Your task is to copy the records that follow exactly, minus any images.

*** Working data

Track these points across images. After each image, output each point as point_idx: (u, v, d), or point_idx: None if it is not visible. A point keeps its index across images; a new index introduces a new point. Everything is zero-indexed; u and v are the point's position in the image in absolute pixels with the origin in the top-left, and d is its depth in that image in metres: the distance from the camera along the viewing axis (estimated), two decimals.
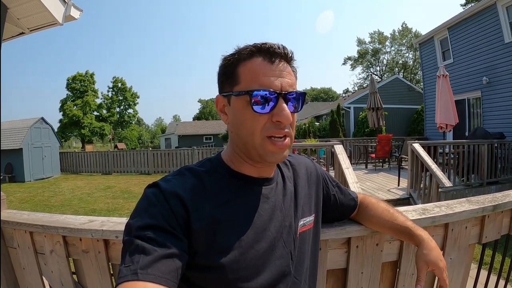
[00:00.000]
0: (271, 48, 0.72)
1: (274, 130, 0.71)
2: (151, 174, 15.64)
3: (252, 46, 0.74)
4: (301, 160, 0.97)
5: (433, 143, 6.89)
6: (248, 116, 0.72)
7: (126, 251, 0.61)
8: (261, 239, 0.74)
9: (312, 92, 72.74)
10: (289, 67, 0.75)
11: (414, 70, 42.51)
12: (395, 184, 7.26)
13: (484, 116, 10.20)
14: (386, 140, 9.78)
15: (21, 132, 14.56)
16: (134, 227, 0.64)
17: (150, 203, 0.67)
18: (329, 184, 1.01)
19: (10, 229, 1.48)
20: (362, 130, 17.10)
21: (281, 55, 0.73)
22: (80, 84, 42.32)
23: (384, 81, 21.33)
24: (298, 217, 0.84)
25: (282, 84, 0.71)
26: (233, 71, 0.75)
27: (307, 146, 6.27)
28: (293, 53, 0.76)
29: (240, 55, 0.74)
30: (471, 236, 1.33)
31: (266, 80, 0.71)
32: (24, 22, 2.39)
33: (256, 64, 0.72)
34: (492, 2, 9.56)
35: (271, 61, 0.72)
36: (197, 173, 0.76)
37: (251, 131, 0.72)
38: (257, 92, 0.69)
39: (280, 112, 0.70)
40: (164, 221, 0.64)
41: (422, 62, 14.40)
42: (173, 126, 45.89)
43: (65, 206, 8.59)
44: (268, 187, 0.81)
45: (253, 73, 0.72)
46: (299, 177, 0.90)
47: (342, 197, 1.04)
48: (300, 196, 0.87)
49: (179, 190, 0.69)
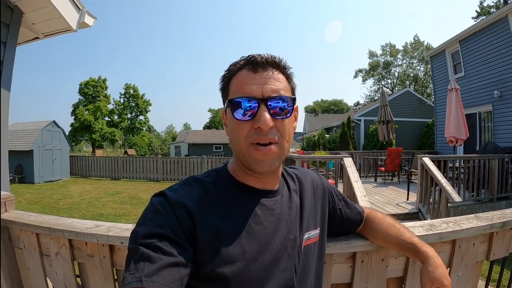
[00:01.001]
0: (254, 58, 0.75)
1: (257, 137, 0.72)
2: (160, 181, 15.67)
3: (241, 60, 0.78)
4: (307, 174, 0.97)
5: (443, 157, 6.80)
6: (234, 124, 0.74)
7: (131, 258, 0.62)
8: (265, 251, 0.73)
9: (323, 104, 72.51)
10: (277, 74, 0.76)
11: (425, 83, 42.27)
12: (404, 198, 7.17)
13: (495, 130, 10.05)
14: (396, 153, 9.68)
15: (32, 134, 14.78)
16: (140, 235, 0.64)
17: (156, 212, 0.68)
18: (335, 198, 1.01)
19: (17, 229, 1.50)
20: (372, 143, 16.98)
21: (266, 63, 0.75)
22: (92, 89, 43.07)
23: (395, 94, 21.24)
24: (303, 230, 0.83)
25: (264, 90, 0.72)
26: (227, 85, 0.79)
27: (316, 158, 6.26)
28: (283, 60, 0.78)
29: (231, 71, 0.78)
30: (479, 253, 1.31)
31: (248, 88, 0.72)
32: (39, 27, 2.45)
33: (241, 75, 0.75)
34: (503, 15, 9.51)
35: (254, 71, 0.74)
36: (203, 183, 0.76)
37: (237, 139, 0.74)
38: (237, 100, 0.72)
39: (259, 118, 0.71)
40: (170, 230, 0.65)
41: (433, 75, 14.31)
42: (183, 134, 46.20)
43: (73, 209, 8.65)
44: (273, 199, 0.81)
45: (238, 84, 0.75)
46: (305, 190, 0.90)
47: (348, 211, 1.04)
48: (306, 209, 0.87)
49: (185, 200, 0.70)
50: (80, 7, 2.34)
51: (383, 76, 47.32)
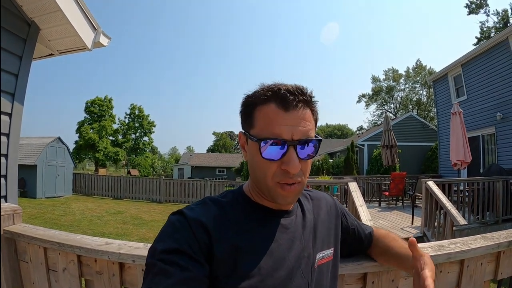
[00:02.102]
0: (285, 95, 0.72)
1: (283, 178, 0.73)
2: (162, 202, 15.52)
3: (268, 90, 0.75)
4: (320, 195, 0.99)
5: (447, 180, 6.76)
6: (260, 161, 0.74)
7: (148, 272, 0.64)
8: (280, 267, 0.74)
9: (327, 129, 72.56)
10: (306, 112, 0.75)
11: (428, 107, 42.45)
12: (408, 222, 7.09)
13: (499, 152, 10.03)
14: (400, 178, 9.63)
15: (37, 149, 14.80)
16: (158, 250, 0.66)
17: (174, 229, 0.70)
18: (348, 218, 1.02)
19: (24, 243, 1.50)
20: (376, 168, 16.92)
21: (297, 101, 0.73)
22: (98, 108, 43.54)
23: (398, 119, 21.36)
24: (317, 249, 0.84)
25: (294, 133, 0.71)
26: (250, 113, 0.77)
27: (321, 183, 6.25)
28: (311, 94, 0.77)
29: (256, 99, 0.76)
30: (487, 273, 1.31)
31: (278, 129, 0.71)
32: (54, 44, 2.52)
33: (270, 110, 0.73)
34: (504, 38, 9.67)
35: (284, 109, 0.72)
36: (219, 203, 0.78)
37: (263, 175, 0.75)
38: (266, 141, 0.71)
39: (289, 161, 0.71)
40: (188, 247, 0.66)
41: (436, 99, 14.43)
42: (186, 157, 46.43)
43: (74, 226, 8.58)
44: (288, 219, 0.82)
45: (266, 120, 0.73)
46: (319, 210, 0.92)
47: (361, 230, 1.05)
48: (320, 229, 0.88)
49: (202, 218, 0.71)
50: (96, 27, 2.42)
51: (386, 101, 47.64)
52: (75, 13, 2.25)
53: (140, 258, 1.17)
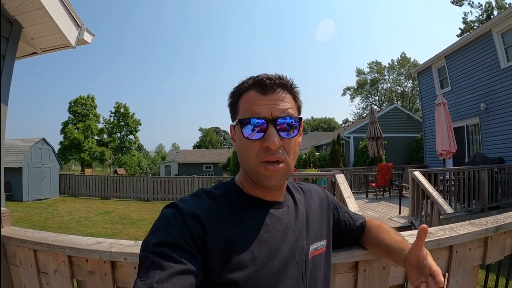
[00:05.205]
0: (263, 80, 0.78)
1: (266, 156, 0.75)
2: (150, 200, 15.38)
3: (249, 79, 0.80)
4: (312, 188, 1.00)
5: (433, 170, 6.90)
6: (243, 143, 0.77)
7: (142, 266, 0.63)
8: (275, 257, 0.75)
9: (313, 122, 72.88)
10: (286, 95, 0.79)
11: (412, 99, 43.04)
12: (396, 212, 7.20)
13: (483, 142, 10.25)
14: (386, 169, 9.78)
15: (22, 151, 14.52)
16: (151, 243, 0.66)
17: (168, 222, 0.70)
18: (339, 210, 1.04)
19: (13, 246, 1.47)
20: (362, 160, 17.09)
21: (275, 85, 0.78)
22: (82, 108, 42.81)
23: (384, 111, 21.57)
24: (310, 241, 0.85)
25: (273, 111, 0.75)
26: (235, 103, 0.82)
27: (309, 176, 6.27)
28: (290, 80, 0.81)
29: (240, 89, 0.81)
30: (475, 258, 1.35)
31: (257, 109, 0.76)
32: (37, 42, 2.46)
33: (250, 95, 0.78)
34: (487, 30, 9.83)
35: (263, 92, 0.77)
36: (213, 195, 0.79)
37: (247, 156, 0.77)
38: (246, 120, 0.75)
39: (268, 138, 0.74)
40: (181, 239, 0.66)
41: (420, 91, 14.63)
42: (173, 154, 46.01)
43: (62, 228, 8.45)
44: (280, 210, 0.84)
45: (247, 104, 0.78)
46: (311, 202, 0.93)
47: (352, 222, 1.06)
48: (312, 220, 0.89)
49: (196, 210, 0.72)
50: (80, 23, 2.37)
51: (370, 93, 48.12)
52: (58, 10, 2.20)
53: (132, 256, 1.16)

******

• **Task result**
Track these points across images. After each image, output each point as point_idx: (u, v, d), or point_idx: None if it is not visible. A point keeps its index across images; a new index introduces a new point. Everything is zero-indexed; u and v are the point's position in the image in absolute pixels with the origin in the top-left, and d is its depth in that image in metres: the distance from the camera along the viewing axis (estimated), two decimals.
[00:00.000]
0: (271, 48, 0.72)
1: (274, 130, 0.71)
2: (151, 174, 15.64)
3: (252, 46, 0.74)
4: (301, 160, 0.97)
5: (433, 143, 6.89)
6: (248, 116, 0.72)
7: (126, 251, 0.61)
8: (261, 239, 0.74)
9: (312, 92, 72.74)
10: (289, 67, 0.75)
11: (414, 70, 42.51)
12: (395, 184, 7.26)
13: (484, 116, 10.20)
14: (386, 140, 9.78)
15: (21, 132, 14.56)
16: (134, 227, 0.64)
17: (150, 203, 0.67)
18: (329, 184, 1.01)
19: (10, 229, 1.48)
20: (362, 130, 17.10)
21: (281, 55, 0.73)
22: (80, 84, 42.32)
23: (384, 81, 21.33)
24: (298, 217, 0.84)
25: (282, 84, 0.71)
26: (233, 71, 0.75)
27: (307, 146, 6.27)
28: (293, 53, 0.76)
29: (240, 55, 0.74)
30: (471, 236, 1.33)
31: (266, 80, 0.71)
32: (24, 22, 2.39)
33: (256, 64, 0.72)
34: (492, 2, 9.56)
35: (271, 61, 0.72)
36: (197, 173, 0.76)
37: (251, 131, 0.72)
38: (257, 92, 0.69)
39: (280, 112, 0.70)
40: (164, 221, 0.64)
41: (422, 62, 14.40)
42: (173, 126, 45.89)
43: (65, 206, 8.59)
44: (268, 187, 0.81)
45: (253, 73, 0.72)
46: (299, 177, 0.90)
47: (342, 197, 1.04)
48: (300, 196, 0.87)
49: (179, 190, 0.69)
[00:01.001]
0: (254, 58, 0.75)
1: (257, 137, 0.72)
2: (160, 181, 15.67)
3: (241, 60, 0.78)
4: (307, 174, 0.97)
5: (443, 157, 6.80)
6: (234, 124, 0.74)
7: (131, 258, 0.62)
8: (265, 251, 0.73)
9: (323, 104, 72.51)
10: (277, 74, 0.76)
11: (425, 83, 42.27)
12: (404, 198, 7.17)
13: (495, 130, 10.05)
14: (396, 153, 9.68)
15: (32, 134, 14.78)
16: (140, 235, 0.64)
17: (156, 212, 0.68)
18: (335, 198, 1.01)
19: (17, 229, 1.50)
20: (372, 143, 16.98)
21: (266, 63, 0.75)
22: (92, 89, 43.07)
23: (395, 94, 21.24)
24: (303, 230, 0.83)
25: (264, 90, 0.72)
26: (227, 85, 0.79)
27: (316, 158, 6.26)
28: (283, 60, 0.78)
29: (231, 71, 0.78)
30: (479, 253, 1.31)
31: (248, 88, 0.72)
32: (39, 27, 2.45)
33: (241, 75, 0.75)
34: (503, 15, 9.51)
35: (254, 71, 0.74)
36: (203, 183, 0.76)
37: (237, 139, 0.74)
38: (237, 100, 0.72)
39: (259, 118, 0.71)
40: (170, 230, 0.65)
41: (433, 75, 14.31)
42: (183, 134, 46.20)
43: (73, 209, 8.65)
44: (273, 199, 0.81)
45: (238, 84, 0.75)
46: (305, 190, 0.90)
47: (348, 211, 1.04)
48: (306, 209, 0.87)
49: (185, 200, 0.70)
50: (80, 7, 2.34)
51: (383, 76, 47.32)
[00:02.102]
0: (285, 95, 0.72)
1: (283, 178, 0.73)
2: (162, 202, 15.52)
3: (268, 90, 0.75)
4: (320, 195, 0.99)
5: (447, 180, 6.76)
6: (260, 161, 0.74)
7: (148, 272, 0.64)
8: (280, 267, 0.74)
9: (327, 129, 72.56)
10: (306, 112, 0.75)
11: (428, 107, 42.45)
12: (408, 222, 7.09)
13: (499, 152, 10.03)
14: (400, 178, 9.63)
15: (37, 149, 14.80)
16: (158, 250, 0.66)
17: (174, 229, 0.70)
18: (348, 218, 1.02)
19: (24, 243, 1.50)
20: (376, 168, 16.92)
21: (297, 101, 0.73)
22: (98, 108, 43.54)
23: (398, 119, 21.36)
24: (317, 249, 0.84)
25: (294, 133, 0.71)
26: (250, 113, 0.77)
27: (321, 183, 6.25)
28: (311, 94, 0.77)
29: (256, 99, 0.76)
30: (487, 273, 1.31)
31: (278, 129, 0.71)
32: (54, 44, 2.52)
33: (270, 110, 0.73)
34: (504, 38, 9.67)
35: (284, 109, 0.72)
36: (219, 203, 0.78)
37: (263, 175, 0.75)
38: (266, 141, 0.71)
39: (289, 161, 0.71)
40: (188, 247, 0.66)
41: (436, 99, 14.43)
42: (186, 157, 46.43)
43: (74, 226, 8.58)
44: (288, 219, 0.82)
45: (266, 120, 0.73)
46: (319, 210, 0.92)
47: (361, 230, 1.05)
48: (320, 229, 0.88)
49: (202, 218, 0.71)
50: (96, 27, 2.42)
51: (386, 101, 47.64)
52: (75, 13, 2.25)
53: (140, 258, 1.17)
[00:05.205]
0: (263, 80, 0.78)
1: (266, 156, 0.75)
2: (150, 200, 15.38)
3: (249, 79, 0.80)
4: (312, 188, 1.00)
5: (433, 170, 6.90)
6: (243, 143, 0.77)
7: (142, 266, 0.63)
8: (275, 257, 0.75)
9: (313, 122, 72.88)
10: (286, 95, 0.79)
11: (412, 99, 43.04)
12: (396, 212, 7.20)
13: (483, 142, 10.25)
14: (386, 169, 9.78)
15: (22, 151, 14.52)
16: (151, 243, 0.66)
17: (168, 222, 0.70)
18: (339, 210, 1.04)
19: (13, 246, 1.47)
20: (362, 160, 17.09)
21: (275, 85, 0.78)
22: (82, 108, 42.81)
23: (384, 111, 21.57)
24: (310, 241, 0.85)
25: (273, 111, 0.75)
26: (235, 103, 0.82)
27: (309, 176, 6.27)
28: (290, 80, 0.81)
29: (240, 89, 0.81)
30: (475, 258, 1.35)
31: (257, 109, 0.76)
32: (37, 42, 2.46)
33: (250, 95, 0.78)
34: (487, 30, 9.83)
35: (263, 92, 0.77)
36: (213, 195, 0.79)
37: (247, 156, 0.77)
38: (246, 120, 0.75)
39: (268, 138, 0.74)
40: (181, 239, 0.66)
41: (420, 91, 14.63)
42: (173, 154, 46.01)
43: (62, 228, 8.45)
44: (280, 210, 0.84)
45: (247, 104, 0.78)
46: (311, 202, 0.93)
47: (352, 222, 1.06)
48: (312, 220, 0.89)
49: (196, 210, 0.72)
50: (80, 23, 2.37)
51: (370, 93, 48.12)
52: (58, 10, 2.20)
53: (132, 256, 1.16)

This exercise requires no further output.